The Princeton Township Committee endorsed a set of short-term solutions put forth by an ad hoc group organized to address parking woes at Princeton High School. The solutions would create about 115 spaces if implemented.

They include reserving parking along Walnut Lane and Franklin Avenue solely for student use on school days during school hours. According to the parking committee's report, that measure would free up about 90 spaces for students. Another proposal recommended that there be a temporary gravel lot created on the Westminster Choir College campus for shared use, but even parking committee members conceded that solution was unlikely to occur.
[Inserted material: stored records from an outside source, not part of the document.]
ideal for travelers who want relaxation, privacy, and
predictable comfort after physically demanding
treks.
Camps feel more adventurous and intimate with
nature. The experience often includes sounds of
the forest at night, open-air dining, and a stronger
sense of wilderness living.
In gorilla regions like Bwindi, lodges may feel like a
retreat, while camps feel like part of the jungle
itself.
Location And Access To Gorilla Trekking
Another recommendation put forth was to widen a Borough portion of Walnut Lane to create an additional 30 spaces. The report added that the proposal would only be effective if all current construction workers park in gravel lots, and all students and faculty park only in designated areas. The proposal also includes a proposed permit system for students and faculty.

The ideas presented before Committee are intended to create student and faculty parking, preserve the High School green, and improve the overall quality of life throughout the school neighborhood, according to parking committee member Rachel Howard.

Any costs in the ad hoc committee's plan would be equally split between the Borough, Township, and Princeton Regional School Board.

School Board president Anne Burns said that a "zero-dollar solution" is being sought to address the problem. She added that while some of the proposed solutions are more realistic than others, the Walnut Lane plan for 90 spaces is "very, very doable."

However, Township Mayor Phyllis Marchand said that she thought the monitoring of student parking on Walnut and Franklin should be done by the schools if a permit system is established for school-hours parking.

"It is a tremendous burden on the Police Department to be checking these permits," she said.

The mayor did say that widening Walnut Lane was in the realm of possibility, but Committee member Casey Hegener, who is the Township liaison to the Traffic Safety Committee, said that widening that roadway would be a secondary measure only if the preliminary proposals did not ultimately pan out.

Another issue raised by the Township was how the ad hoc group could "culturally" change the mindset of new drivers. Ms. Hegener said there is a need to arrive at a "critical mass of cultural change" within the student population.

But the School Board's Ms. Burns questioned whether that strategy would work saying that new drivers will drive regardless of the length of the commute.

Another concern addressed by parking committee member and school neighborhood resident, Phyllis Teitelbaum, was that students would end up parking in non-designated areas even if a permit system were implemented.

The ad hoc committee's report estimates that approximately 90 to 145 high school students drive to school daily. The number of tickets issued on roads near the school has skyrocketed to 3,426 in March, up from 1,549 handed out in December.

Parking woes at the school worsened in October with the onset of construction and renovation projects at the school.